Даже не пытаясь издавать поменьше шума, я встал и надел трусы, потому что Соня была такая тихая, что сразу понятно, ни хрена она не спала. Я еще немного постоял у кровати, глядя на нее, вдруг она не выдержит, вдруг обернется и посмотрит, чего это я делаю. Но она крепкий орешек. Так и лежала, будто умерла. Только чуть приподнималась ее голая спина.
Плевать. Хочу, чтобы мне было плевать на нее.
Выйдя из комнаты, я закрыл за собой дверь. Пусть Соня вздохнет там от облегчения, свободно растянется на постели, может быть, еще и заснет. Сука.
Я пошел на кухню. На столе стояла кружка кофе со следом от помады на ободке. Я взял ее и сделал глоток. Кофе – горячий, но водянистый, совсем никакой.
– Доброе утро, – услышал я из-за спины.
В проеме между темным коридором и кухней стояла Анна. Проснулась она, видимо, давно. Ее светлые волосы были забраны в короткий низкий хвост, губы накрашены бордовой помадой. И одежда не домашняя – под коричневым кардиганом на ней был темно-зеленый сарафан.
– Кофе же для меня?
Я сделал еще один глоток из ее кружки. Секунду Анна помедлила, потом покачала головой.
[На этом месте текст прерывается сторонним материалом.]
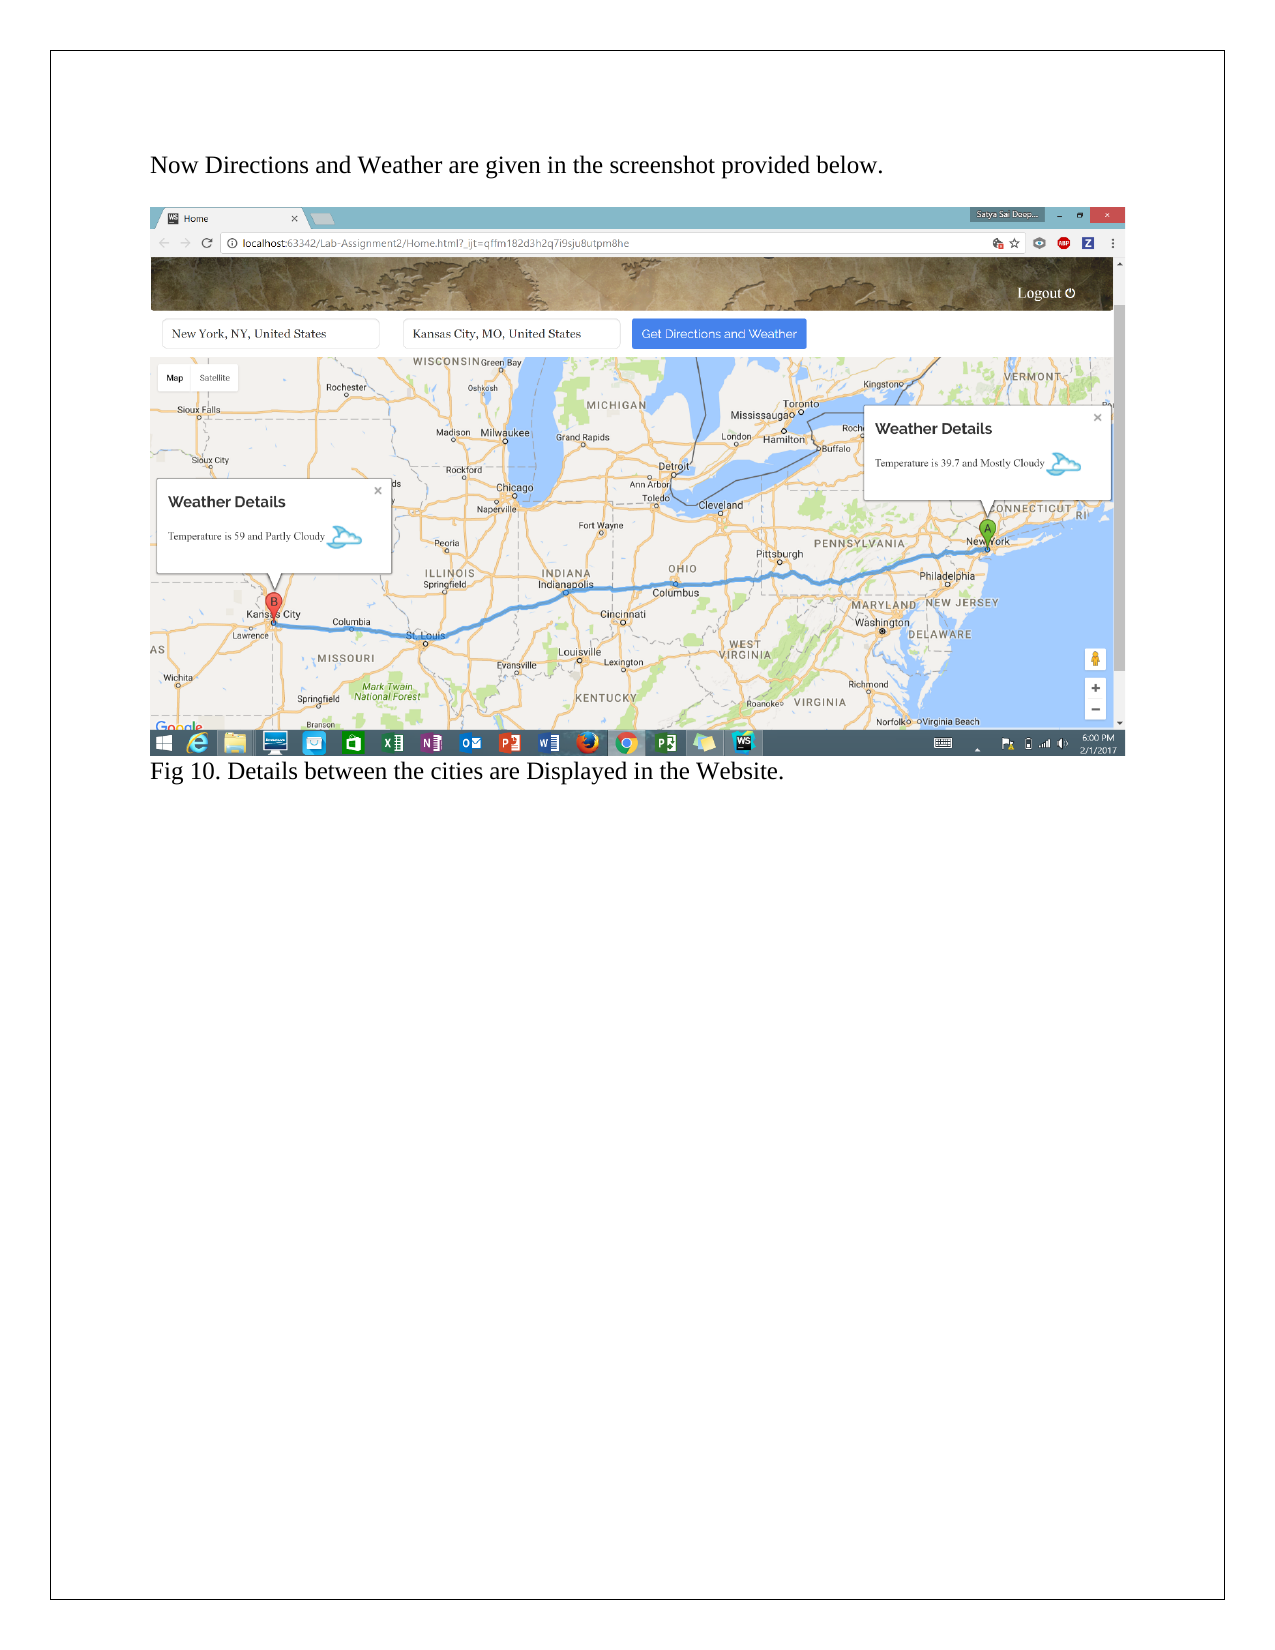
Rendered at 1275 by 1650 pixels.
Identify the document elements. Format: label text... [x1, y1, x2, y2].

picture [150, 207, 1125, 756]
text Now Directions and Weather are given in the screenshot provided below. [150, 150, 1125, 179]
text Fig 10. Details between the cities are Displayed in the Website. [150, 756, 1125, 785]
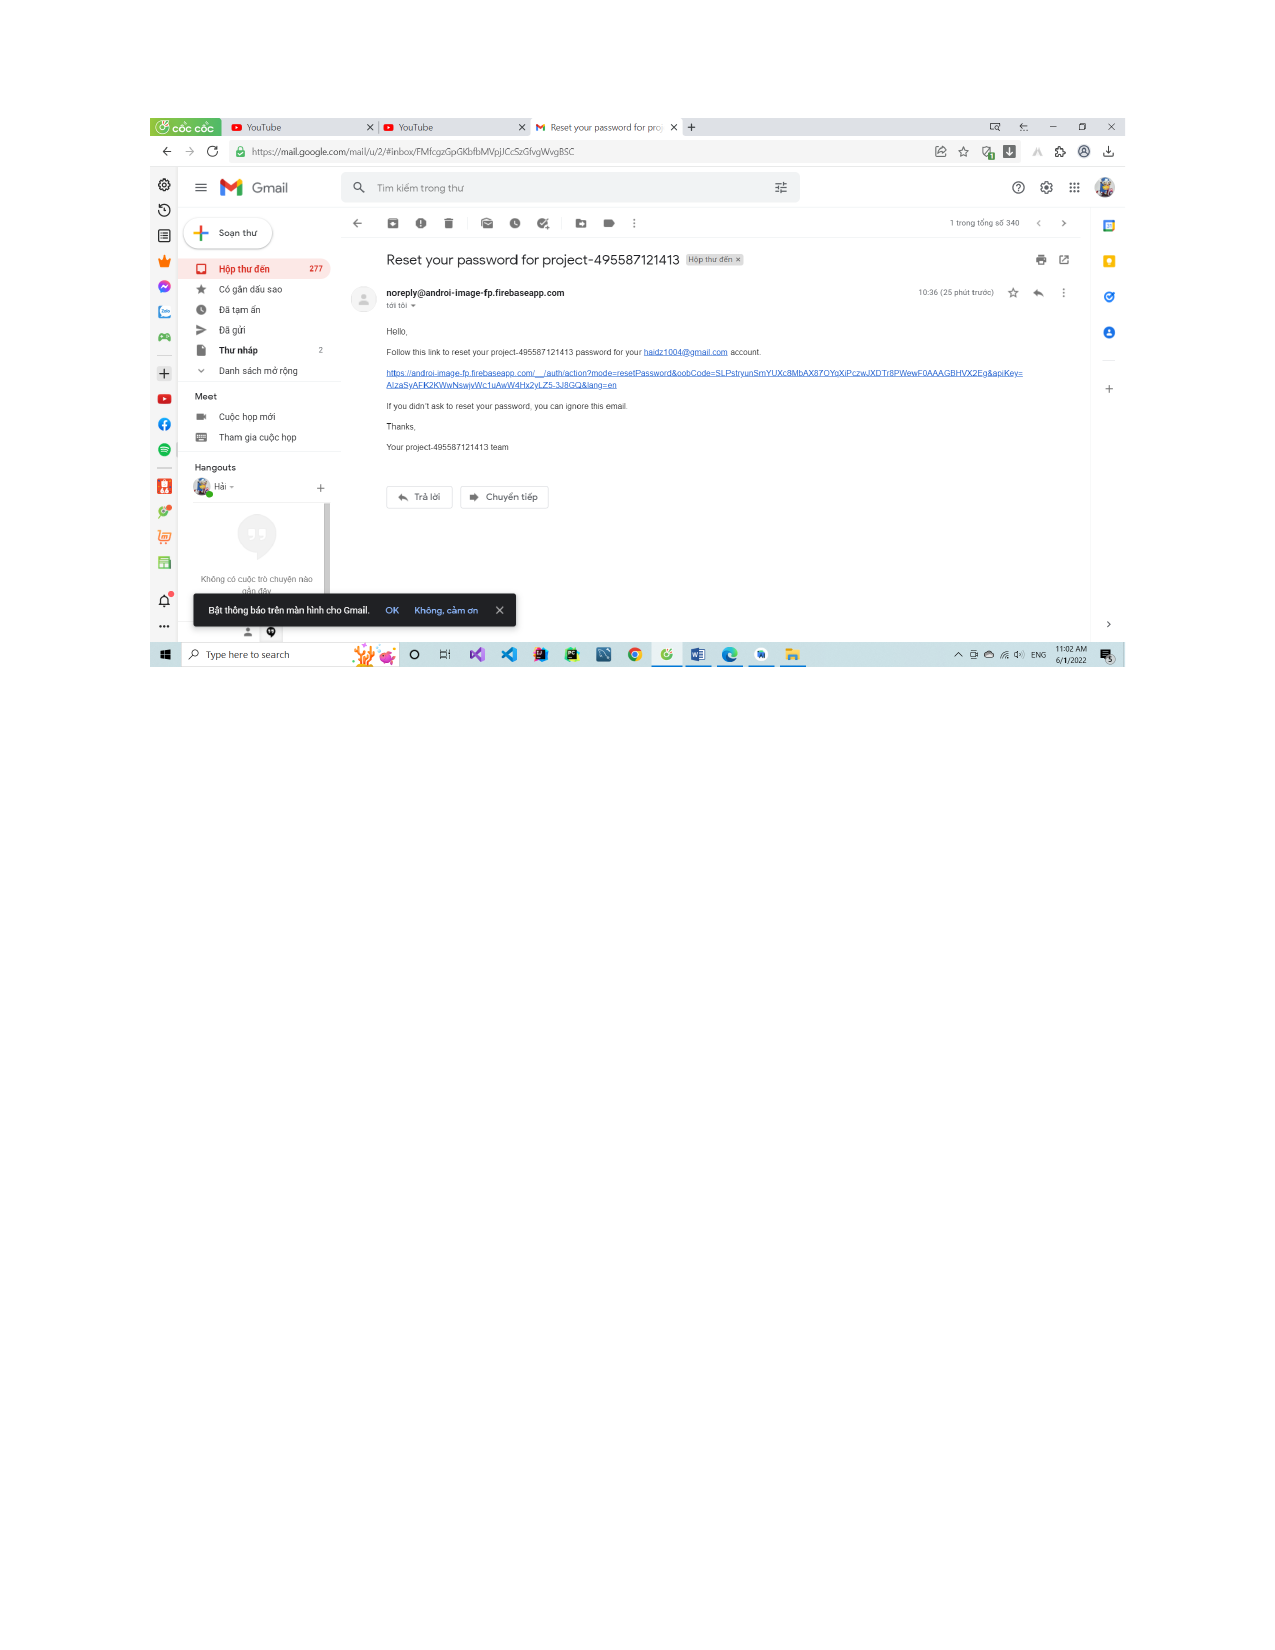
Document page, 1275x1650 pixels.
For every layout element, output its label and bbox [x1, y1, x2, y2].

picture [150, 118, 1125, 667]
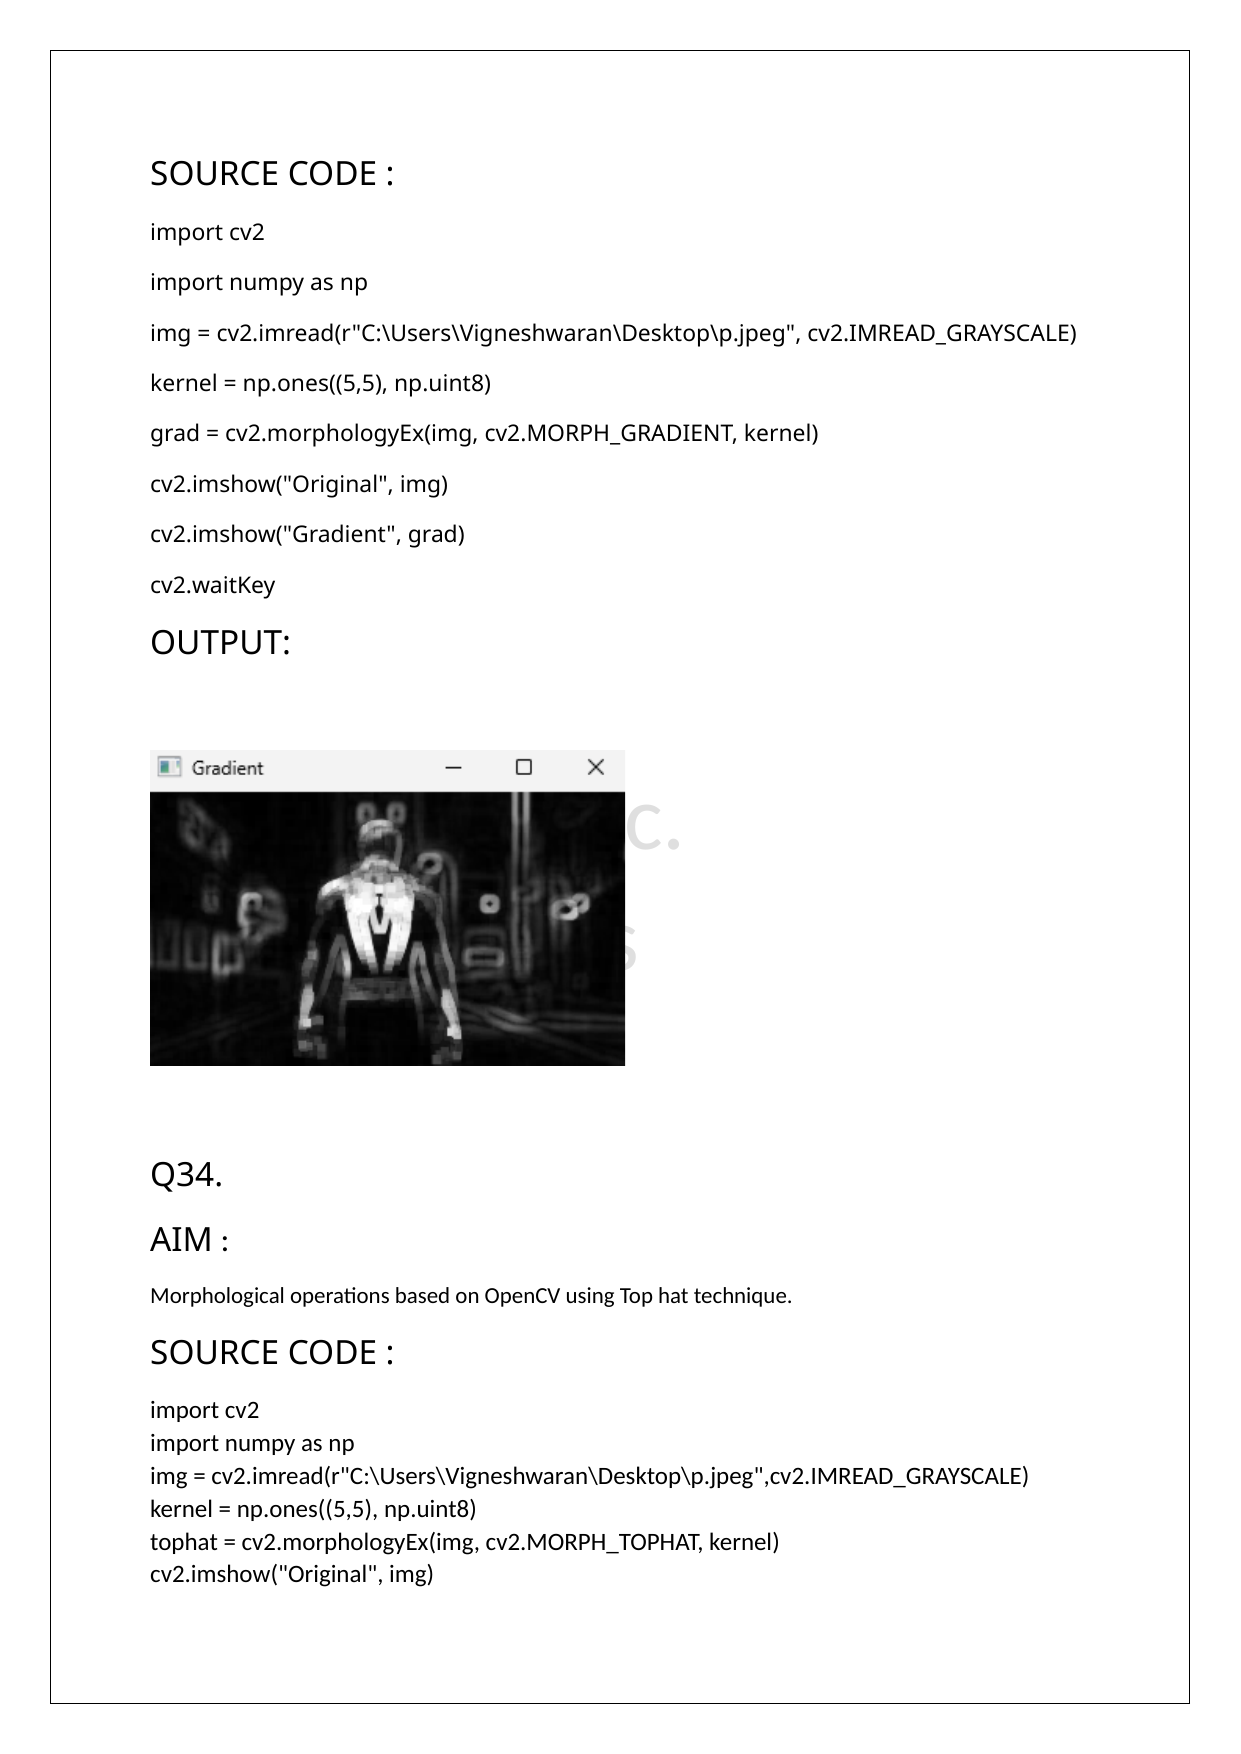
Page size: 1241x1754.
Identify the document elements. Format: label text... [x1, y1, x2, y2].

text cv2.imshow("Gradient", grad) [150, 518, 1090, 549]
text tophat = cv2.morphologyEx(img, cv2.MORPH_TOPHAT, kernel) [150, 1526, 1090, 1556]
text SOURCE CODE : [150, 1328, 1090, 1374]
text kernel = np.ones((5,5), np.uint8) [150, 367, 1090, 398]
text grad = cv2.morphologyEx(img, cv2.MORPH_GRADIENT, kernel) [150, 417, 1090, 448]
text cv2.imshow("Original", img) [150, 1559, 1090, 1589]
text import numpy as np [150, 266, 1090, 297]
text import cv2 [150, 1394, 1090, 1424]
text img = cv2.imread(r"C:\Users\Vigneshwaran\Desktop\p.jpeg",cv2.IMREAD_GRAYSCALE) [150, 1460, 1090, 1490]
text Q34. [150, 1150, 1090, 1196]
text AIM : [150, 1216, 1090, 1261]
text import cv2 [150, 216, 1090, 247]
text Morphological operations based on OpenCV using Top hat technique. [150, 1282, 1090, 1309]
text import numpy as np [150, 1427, 1090, 1457]
text SOURCE CODE : [150, 150, 1090, 195]
text img = cv2.imread(r"C:\Users\Vigneshwaran\Desktop\p.jpeg", cv2.IMREAD_GRAYSCALE) [150, 316, 1090, 348]
text OUTPUT: [150, 619, 1090, 664]
text kernel = np.ones((5,5), np.uint8) [150, 1493, 1090, 1523]
picture [150, 750, 625, 1066]
text cv2.waitKey [150, 568, 1090, 600]
text cv2.imshow("Original", img) [150, 468, 1090, 499]
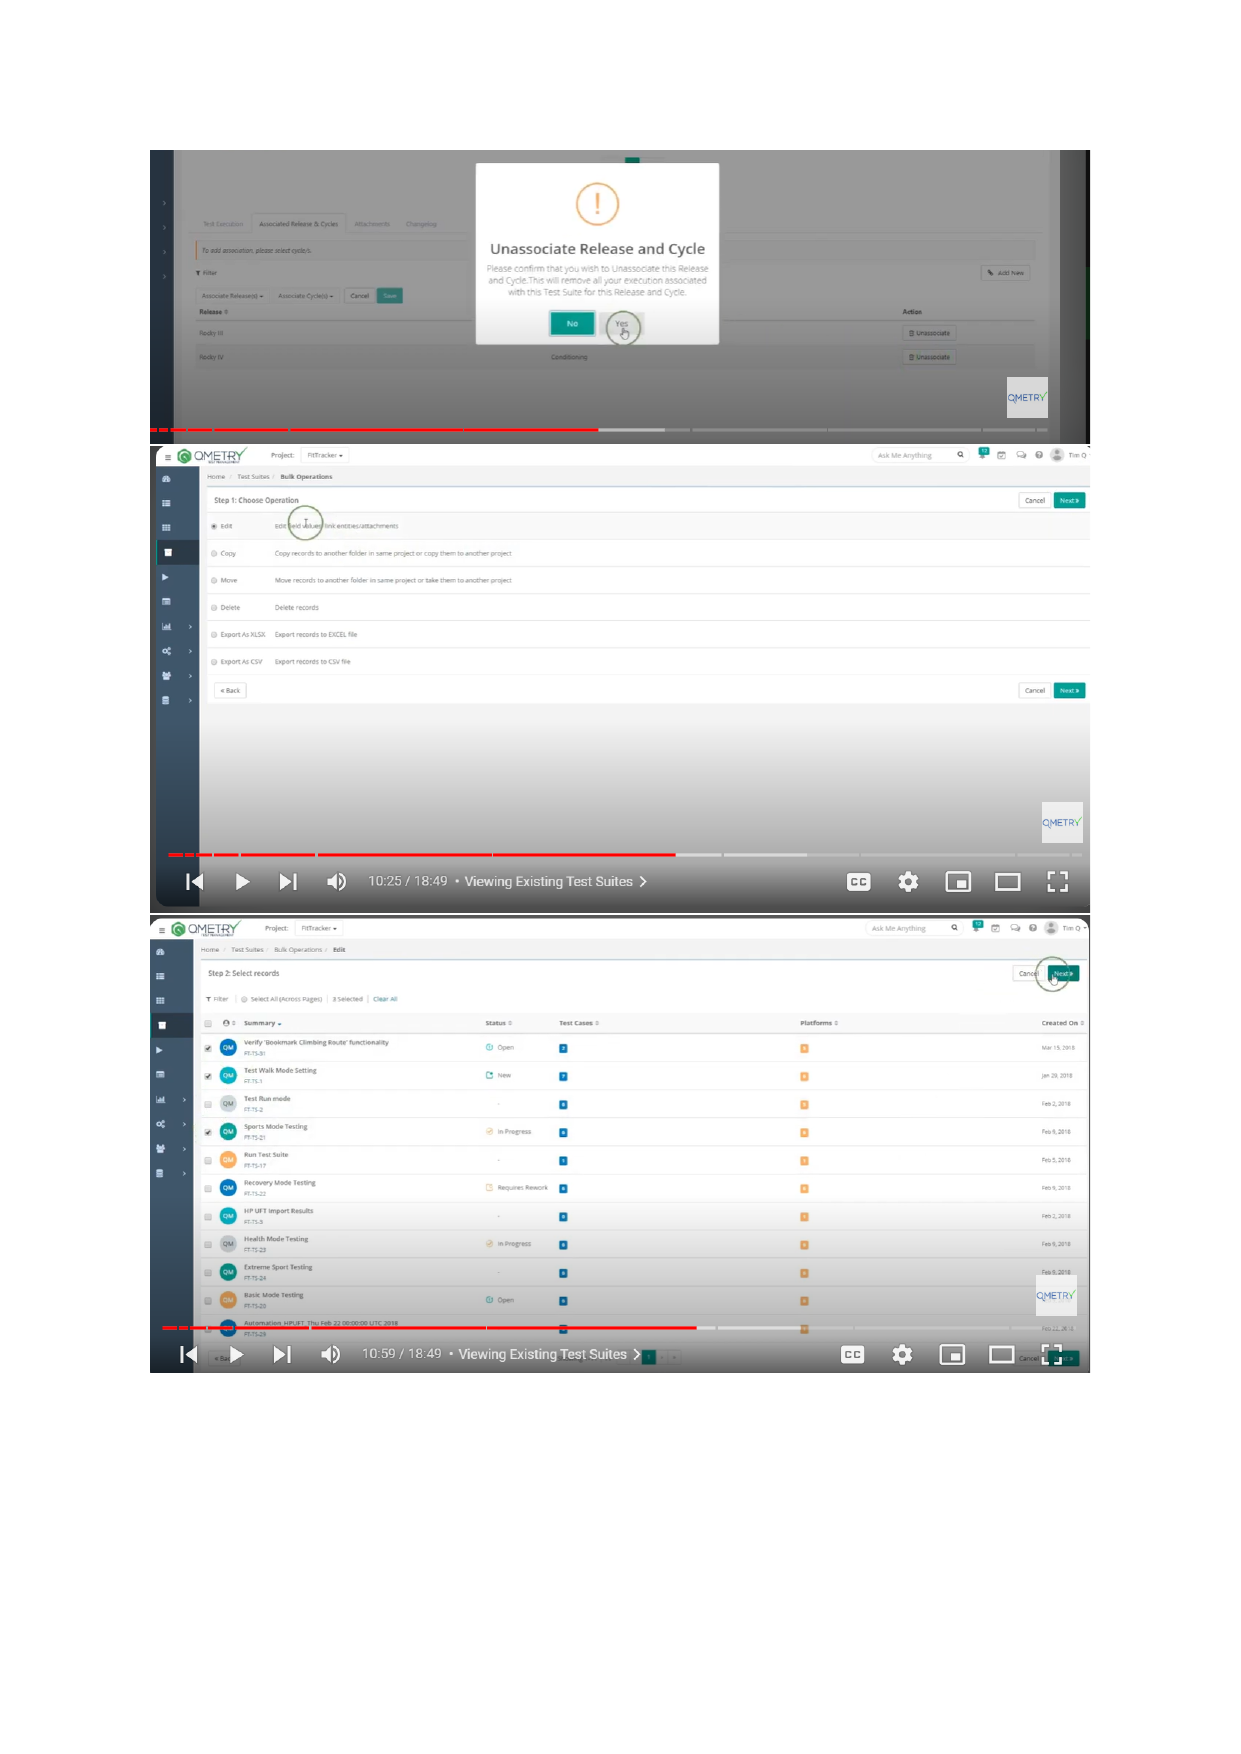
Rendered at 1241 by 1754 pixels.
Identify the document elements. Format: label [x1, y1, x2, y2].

picture [150, 915, 1091, 1373]
picture [150, 446, 1091, 913]
picture [150, 150, 1091, 444]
– Простите, нет. Я себе приготовила, но с удовольствием сделаю и вам. Только вам, наверное, покрепче?
– Это вы простите, я не удержался и глотнул. Без кофе жить не могу. Может быть, я допью эту кружку, а вы сделаете себе новую, и мы посидим, поболтаем?
– Давайте я нам обоим сделаю по кофе и пойдем посидим в палисаднике. Ваша жена… Она еще спит?
Анна задала свой вопрос, не глядя на меня. Она наливала воду в электрический чайник, гремела дверцами, снимая с полки кружки, пока я хлебал ее горячую водичку и смотрел, как она насыпает растворимый кофе. Широкий кардиган соскользнул с ее плеча, обнажив кожу всю в веснушках. Я увидел лямку зеленого сарафана, а рядом бретельку черного лифчика. Анна подтянула кардиган. Голая кожа скрылась.
– Мне можно побольше. Ложки три-четыре. Если вам, конечно, не жаль. Дефицита кофе же нет?
– Растворимый пока продается.
Она тихо сказала что-то еще, но звук ее голоса поглотил открытый верхний шкаф. Я сказал, что не расслышал, и она повторила:
– Я спросила, удобно ли вам так или, может быть, вы оденетесь? На улице прохладно.
– Одеться. Конечно. Извините.
На мне были только трусы. Какой ужас.
Я вернулся в нашу с Соней комнату, тихо открыл дверь. Она все еще лежала лицом в подушку, одно плечо было будто вывихнуто – так неестественно повернута ее рука. Значит, и правда снова заснула. Я взял с рейла футболку, вельветовую рубашку, спортивные штаны и стал одеваться, глядя на Соню. Думал, если замечу хотя бы микродвижение, разбужу ее, попрошу пойти завтракать со мной. Я поискал тапки, которые вчера мне дала Анна, и влез в них. Снова недолго постоял над Соней. Лица ее я не видел, только руки. На пальце не было обручального кольца. Она всегда его снимала, когда ложилась спать, когда мыла посуду, когда шла в душ. Однажды она его потеряла, сказала, что забыла на умывальнике в ресторане, а может быть, где-то еще. Новое покупать она не захотела, а я не настоял. Думал, мне плевать на такие вещи.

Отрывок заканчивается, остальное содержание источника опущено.